Montevideo se convirtió en un hervidero de reuniones. En
ellas aparecieron los organizadores del Mundial de Argentina de dos años antes
para tratar desde temas de seguridad a cómo numerar los asientos del estadio
Centenario. Entre los nombres que sostuvieron a nivel político el torneo
aparece, como en muchos de los procesos oscuros de las dictaduras americanas de
los 70 y 80, el del secretario de Estado de la Casa Blanca: Henry Kissinger.
Ideólogo de la Escuela de las Américas, academia de formación de los sanguinarios
dictadores sudamericanos y sus secuaces, Kissinger puso todo de su parte para
que el torneo sirviera de apoyo al régimen de Montevideo.
Uno de los objetivos fue que los guerrilleros tupamaros, con
la mayoría de sus miembros en la cárcel o el exilio, no reapareciera con motivo
del torneo y supusiera un quebradero de cabeza para los militares como lo
fueron Montoneros para el gobierno de Videla en la preparación del Mundial de
1978.
Sin embargo, el clima que iba a reinar en Uruguay al inicio
del torneo no era lo que los militares habían esperado. El 30 de noviembre el
pueblo uruguayo dio la espalda a la dictadura. Ganó el ‘no’ a la propuesta con
el 56,83% de los votos por 42,51 del ‘sí’, distancia que fue abismal en
Montevideo: 63,25% contra el 36,04%. Seguros de su victoria, los militares ni
se plantearon un fraude electoral. La oposición, segura de que lo habría, tuvo
que quemar nada más saber el resultado los carteles y propaganda con los que
tenía pensado denunciar la manipulación de las urnas. Ni unos ni otros contaban
con que el trabajo de estudiantes y obreros, su boca a boca, fuera a provocar
ese terremoto.
El torneo lo abrieron el 30 de diciembre Uruguay y Holanda
(2-0) en un grupo que lo completaba Italia. El formato eran dos grupos de tres
y los campeones jugaban la final.
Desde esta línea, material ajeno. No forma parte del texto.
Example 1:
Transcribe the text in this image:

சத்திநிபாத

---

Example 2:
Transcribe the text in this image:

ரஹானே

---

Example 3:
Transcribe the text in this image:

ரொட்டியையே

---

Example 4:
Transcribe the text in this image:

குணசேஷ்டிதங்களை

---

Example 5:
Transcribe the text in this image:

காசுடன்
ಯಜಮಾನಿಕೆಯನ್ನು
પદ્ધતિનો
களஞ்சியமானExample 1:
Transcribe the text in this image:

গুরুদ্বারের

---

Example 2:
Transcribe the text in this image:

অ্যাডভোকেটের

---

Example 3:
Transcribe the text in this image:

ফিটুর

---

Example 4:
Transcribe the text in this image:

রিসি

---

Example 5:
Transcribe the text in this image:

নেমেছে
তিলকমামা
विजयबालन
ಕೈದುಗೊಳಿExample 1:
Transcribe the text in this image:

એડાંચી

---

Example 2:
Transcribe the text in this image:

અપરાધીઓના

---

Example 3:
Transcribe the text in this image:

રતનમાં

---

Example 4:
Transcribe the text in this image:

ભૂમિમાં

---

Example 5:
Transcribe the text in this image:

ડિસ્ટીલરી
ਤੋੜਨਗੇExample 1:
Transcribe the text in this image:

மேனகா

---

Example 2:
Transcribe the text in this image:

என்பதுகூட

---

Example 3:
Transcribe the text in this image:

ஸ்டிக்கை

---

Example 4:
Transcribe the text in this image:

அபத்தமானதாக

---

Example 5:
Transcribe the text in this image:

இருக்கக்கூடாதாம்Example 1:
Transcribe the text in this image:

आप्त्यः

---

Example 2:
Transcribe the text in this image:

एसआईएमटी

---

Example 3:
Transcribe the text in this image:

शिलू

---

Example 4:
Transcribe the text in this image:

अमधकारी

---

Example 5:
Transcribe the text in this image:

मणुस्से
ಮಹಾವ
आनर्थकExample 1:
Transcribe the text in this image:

Se repitió la de 1950 porque Uruguay ganó el
suyo y Brasil se impuso en el otro a Argentina y a Alemania al superar en el
balance goleador a los argentinos. Al frente de Brasil estaba Sócrates, un
demócrata convencido que consiente de lo que pasaba en Uruguay manejó a sus
compañeros para que dieran la espalda a cualquier acto oficial y sólo se
centraran en la competición.
La final se jugó en un abarrotado estadio Centenario el 10
de enero y se repitió el marcador del Maracanazo: 2-1 (Barrios y Victorino para
los charrúas y Sócrates para Brasil). La fiesta que los líderes de la dictadura
esperaban se convirtió en un grito de libertad. Aparicio Méndez y los miembros
de su gobierno se miraban atónitos cuando, con el partido ganado, de las viejas
tribunas del Centenario se apoderó un grito casi salvaje: “Se va acabar, se va
acabar, la dictadura militar”. La banda de música quiso acallar aquel clamor,
pero fue el propio Méndez el que ordenó que dejara de tocar para no excitar aún
más a una masa que no estaba por el silencio.
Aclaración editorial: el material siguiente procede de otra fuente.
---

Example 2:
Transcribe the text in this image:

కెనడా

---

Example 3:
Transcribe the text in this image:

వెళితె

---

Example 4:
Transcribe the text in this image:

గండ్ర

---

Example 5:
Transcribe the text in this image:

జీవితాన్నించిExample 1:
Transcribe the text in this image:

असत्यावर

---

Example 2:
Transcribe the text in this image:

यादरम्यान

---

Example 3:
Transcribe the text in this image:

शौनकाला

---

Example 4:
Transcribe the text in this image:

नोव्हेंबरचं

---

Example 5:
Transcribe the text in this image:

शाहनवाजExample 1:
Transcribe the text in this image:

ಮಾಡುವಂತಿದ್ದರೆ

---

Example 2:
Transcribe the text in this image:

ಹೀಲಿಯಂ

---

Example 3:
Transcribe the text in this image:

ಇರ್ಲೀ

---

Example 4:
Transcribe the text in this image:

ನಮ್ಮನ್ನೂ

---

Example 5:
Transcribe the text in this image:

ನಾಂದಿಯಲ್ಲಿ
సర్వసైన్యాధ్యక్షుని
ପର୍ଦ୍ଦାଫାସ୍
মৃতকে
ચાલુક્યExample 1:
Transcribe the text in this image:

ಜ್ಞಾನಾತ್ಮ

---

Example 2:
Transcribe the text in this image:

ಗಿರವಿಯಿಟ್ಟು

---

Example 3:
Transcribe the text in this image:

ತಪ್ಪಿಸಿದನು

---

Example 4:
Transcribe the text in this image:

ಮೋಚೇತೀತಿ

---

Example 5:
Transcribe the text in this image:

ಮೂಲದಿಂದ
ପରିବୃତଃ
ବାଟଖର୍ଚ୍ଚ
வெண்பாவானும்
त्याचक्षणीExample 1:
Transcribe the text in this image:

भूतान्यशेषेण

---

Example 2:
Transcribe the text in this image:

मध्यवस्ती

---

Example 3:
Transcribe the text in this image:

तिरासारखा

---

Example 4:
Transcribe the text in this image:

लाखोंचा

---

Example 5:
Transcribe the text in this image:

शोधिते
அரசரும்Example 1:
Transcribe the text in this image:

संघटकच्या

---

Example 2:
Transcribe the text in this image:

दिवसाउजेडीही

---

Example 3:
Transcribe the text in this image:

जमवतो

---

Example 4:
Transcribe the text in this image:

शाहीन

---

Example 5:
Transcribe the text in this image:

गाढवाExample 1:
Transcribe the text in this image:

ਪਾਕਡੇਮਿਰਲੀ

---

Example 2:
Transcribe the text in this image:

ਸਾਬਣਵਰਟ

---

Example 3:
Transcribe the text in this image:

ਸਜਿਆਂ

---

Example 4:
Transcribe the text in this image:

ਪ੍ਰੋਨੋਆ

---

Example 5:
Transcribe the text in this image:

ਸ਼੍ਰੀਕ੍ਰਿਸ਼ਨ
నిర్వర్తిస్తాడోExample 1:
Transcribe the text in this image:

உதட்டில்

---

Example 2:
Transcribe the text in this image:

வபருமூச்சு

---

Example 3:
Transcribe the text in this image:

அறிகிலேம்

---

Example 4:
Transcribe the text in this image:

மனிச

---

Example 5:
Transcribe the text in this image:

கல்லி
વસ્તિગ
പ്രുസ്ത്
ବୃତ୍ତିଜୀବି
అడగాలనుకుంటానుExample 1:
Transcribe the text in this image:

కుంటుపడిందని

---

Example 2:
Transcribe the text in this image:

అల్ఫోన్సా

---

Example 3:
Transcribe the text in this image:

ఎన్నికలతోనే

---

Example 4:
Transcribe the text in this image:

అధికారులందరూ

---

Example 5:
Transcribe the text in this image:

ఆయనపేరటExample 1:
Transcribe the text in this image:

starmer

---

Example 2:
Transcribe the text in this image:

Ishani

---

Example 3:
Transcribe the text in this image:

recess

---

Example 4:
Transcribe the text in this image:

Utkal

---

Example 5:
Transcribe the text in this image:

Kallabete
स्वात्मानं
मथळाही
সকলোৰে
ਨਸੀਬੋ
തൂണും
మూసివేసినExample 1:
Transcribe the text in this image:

Lo ocurrido ese día no fue el fin de la dictadura. Es más,
entre 1980 y 1982, las universidades uruguayas sufrieron una fuerte represión
en lo que fue una caza despiadada de estudiantes cercanos a ideas comunistas o
socialistas. Sin embargo, sí fue el germen democrático de un pueblo, el
uruguayo, que aprovechó el fútbol para celebrar en público lo que no pudo hacer
un mes antes después del ‘no’ a la reforma dictactorial.